A Student Idea on the Guild website has proposed that the university should introduce compulsory staff training for mental health, with the intention to improve student-staff relationships through knowing how to deal with its effects on learning.
The anonymous student who proposed the idea claimed that they were influenced by Exeposé’s investigation into mitigation policies in Issue 658. They argued that on the basis of the disclosures in the article, “it is clear that many staff members (especially in academia) do not have a basic understanding of mental health”, but that this could be improved by training staff to handle their students’ mental health difficulties. One student commented “It can be very difficult talking to staff who have little understanding of mental health, you get some very strange / unhelpful answers. For those who have less common things than depression, it must be so much harder.”

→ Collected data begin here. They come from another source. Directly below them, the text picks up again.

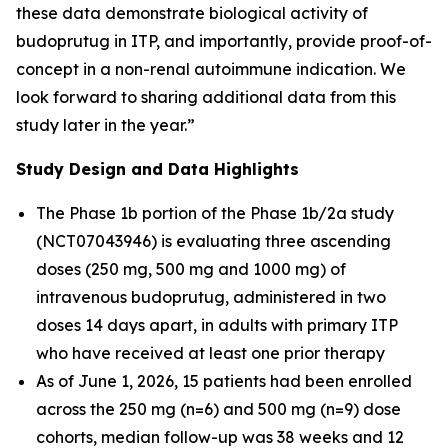
these data demonstrate biological activity of
budoprutug in ITP, and importantly, provide proof-of-
concept in a non-renal autoimmune indication. We
look forward to sharing additional data from this
study later in the year.”
Study Design and Data Highlights
The Phase 1b portion of the Phase 1b/2a study
(NCT07043946) is evaluating three ascending
doses (250 mg, 500 mg and 1000 mg) of
intravenous budoprutug, administered in two
doses 14 days apart, in adults with primary ITP
who have received at least one prior therapy
As of June 1, 2026, 15 patients had been enrolled
across the 250 mg (n=6) and 500 mg (n=9) dose
cohorts, median follow-up was 38 weeks and 12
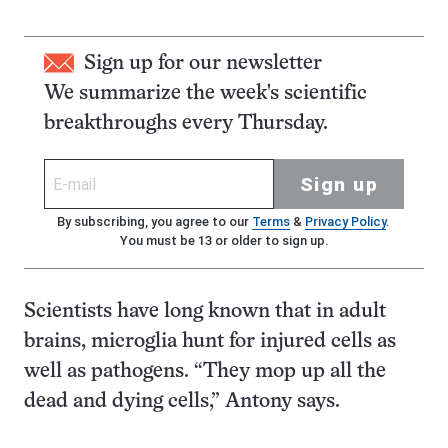
Sign up for our newsletter
We summarize the week's scientific
breakthroughs every Thursday.
Sign up
By subscribing, you agree to our
Terms
&
Privacy Policy
.
You must be 13 or older to sign up.
Scientists have long known that in adult
brains, microglia hunt for injured cells as
well as pathogens. “They mop up all the
dead and dying cells,” Antony says.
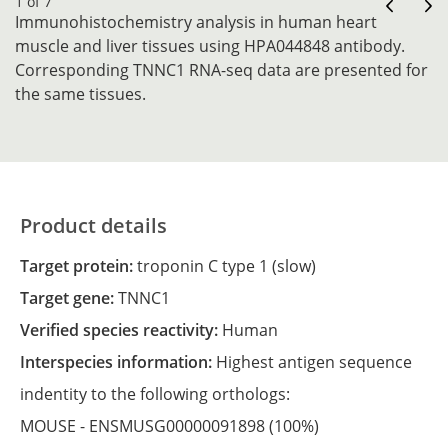
1 of 7
Immunohistochemistry analysis in human heart
muscle and liver tissues using HPA044848 antibody.
Corresponding TNNC1 RNA-seq data are presented for
the same tissues.
Product details
Target protein:
troponin C type 1 (slow)
Target gene:
TNNC1
Verified species reactivity:
Human
Interspecies information:
Highest antigen sequence
indentity to the following orthologs:
MOUSE -
ENSMUSG00000091898
(100%)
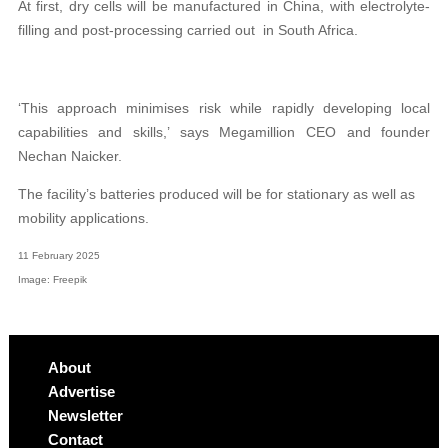
At first, dry cells will be manufactured in China, with electrolyte-
filling and post-processing carried out
in South Africa.
‘This approach minimises risk while rapidly developing local
capabilities and skills,’ says Megamillion CEO and founder
Nechan Naicker.
The facility’s batteries produced will be for stationary as well as
mobility applications.
11 February 2025
Image: Freepik
About
Advertise
Newsletter
Contact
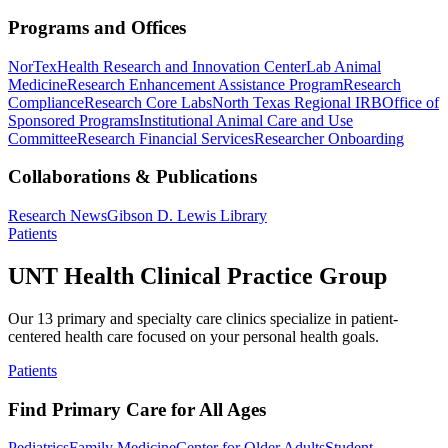
Programs and Offices
NorTex
Health Research and Innovation Center
Lab Animal
Medicine
Research Enhancement Assistance Program
Research
Compliance
Research Core Labs
North Texas Regional IRB
Office of
Sponsored Programs
Institutional Animal Care and Use
Committee
Research Financial Services
Researcher Onboarding
Collaborations & Publications
Research News
Gibson D. Lewis Library
Patients
UNT Health Clinical Practice Group
Our 13 primary and specialty care clinics specialize in patient-
centered health care focused on your personal health goals.
Patients
Find Primary Care for All Ages
Pediatrics
Family Medicine
Center for Older Adults
Student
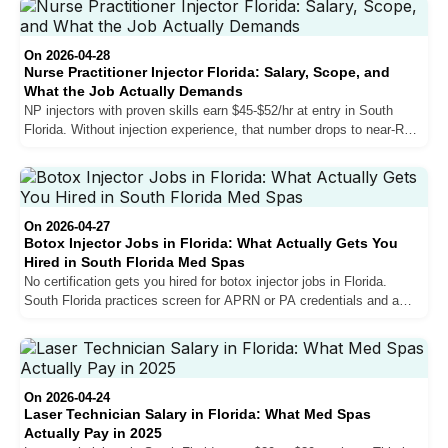
the state, and what separates the top earners from those stuck at
mid-range.
On 2026-04-28
Nurse Practitioner Injector Florida: Salary, Scope, and
What the Job Actually Demands
NP injectors with proven skills earn $45-$52/hr at entry in South
Florida. Without injection experience, that number drops to near-RN
levels. Here is what actually determines your rate, how the
collaborating physician requirement works, and what experienced
providers wish they had known before making the move.
On 2026-04-27
Botox Injector Jobs in Florida: What Actually Gets You
Hired in South Florida Med Spas
No certification gets you hired for botox injector jobs in Florida.
South Florida practices screen for APRN or PA credentials and a
minimum of 100 documented patients. Here is what the market
actually requires.
On 2026-04-24
Laser Technician Salary in Florida: What Med Spas
Actually Pay in 2025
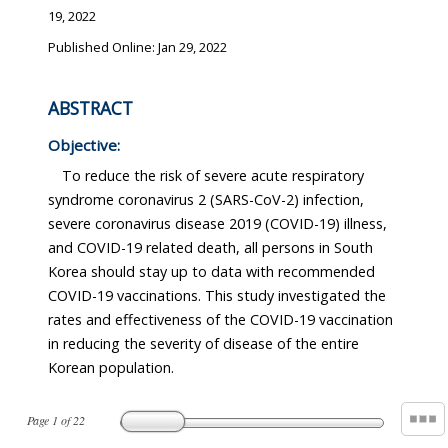
19, 2022
Published Online: Jan 29, 2022
ABSTRACT
Objective:
To reduce the risk of severe acute respiratory
syndrome coronavirus 2 (SARS-CoV-2) infection,
severe coronavirus disease 2019 (COVID-19) illness,
and COVID-19 related death, all persons in South
Korea should stay up to data with recommended
COVID-19 vaccinations. This study investigated the
rates and effectiveness of the COVID-19 vaccination
in reducing the severity of disease of the entire
Korean population.
Page
1
of
22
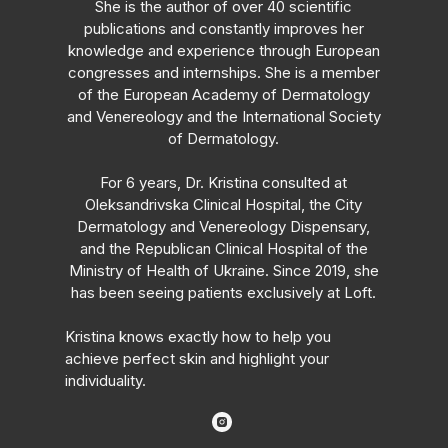
She is the author of over 40 scientific
publications and constantly improves her
knowledge and experience through European
congresses and internships. She is a member
of the European Academy of Dermatology
and Venereology and the International Society
of Dermatology.
For 6 years, Dr. Kristina consulted at
Oleksandrivska Clinical Hospital, the City
Dermatology and Venereology Dispensary,
and the Republican Clinical Hospital of the
Ministry of Health of Ukraine. Since 2019, she
has been seeing patients exclusively at Loft.
Kristina knows exactly how to help you
achieve perfect skin and highlight your
individuality.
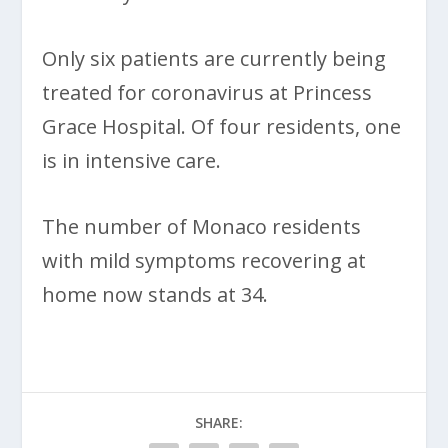
Only six patients are currently being
treated for coronavirus at Princess
Grace Hospital. Of four residents, one
is in intensive care.
The number of Monaco residents
with mild symptoms recovering at
home now stands at 34.
SHARE:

“it is clear that many staff members do not have a basic understanding of mental health”
The poll closed on the 17 November 2016, with the majority voting in agreement, only 11 voters in disagreement, and one person neutral. The University has informed Exeposé that staff mental health training has already been intoduced in a module created by the Academic Development Team, who have worked closely with Wellbeing Services.
The module, ‘Supporting Students: Mental Health, Wellbeing, and the HWSS Procedure’, is created for personal/ academic or senior tutors, but it is also relevant to all staff who are teaching, supervising or supporting students’ learning, whether they are academics or Professional Services staff. It gives advice for staff on signposting students to other services and guidance on the Health, Wellbeing and Support for Study procedure.
This module is being led by Professor Wendy Robinson, Academic Dean for Students and Dean of the Faculty of Taught Programmes; it also has the full endorsement of the Students’ Guild and of FXU.
Professor Robinson said: “This module is a useful and relevant resource for staff at the University of Exeter, to help us all to ensure that students are given the best possible support during their time with us. It is absolutely vital that staff are able to support students, and that they also feel supported themselves.
“It is now an essential requirement for people in many academic roles to take this module. So far feedback has been very positive, and Academic Development is continuing to look at ways to improve it.”
Alec James, VP Welfare & Diversity, said: “Mental health training for tutors was a key priority on my manifesto. After a number of meetings with the Academic Development team raising mental health training as a priority for tutors, myself and Tom Murray-Richards from FXU were given the opportunity to feed into a training resource for tutors.
“I am delighted that we now have this training resource. The module content is fantastic, early feedback has been good and I hope it makes a big difference.”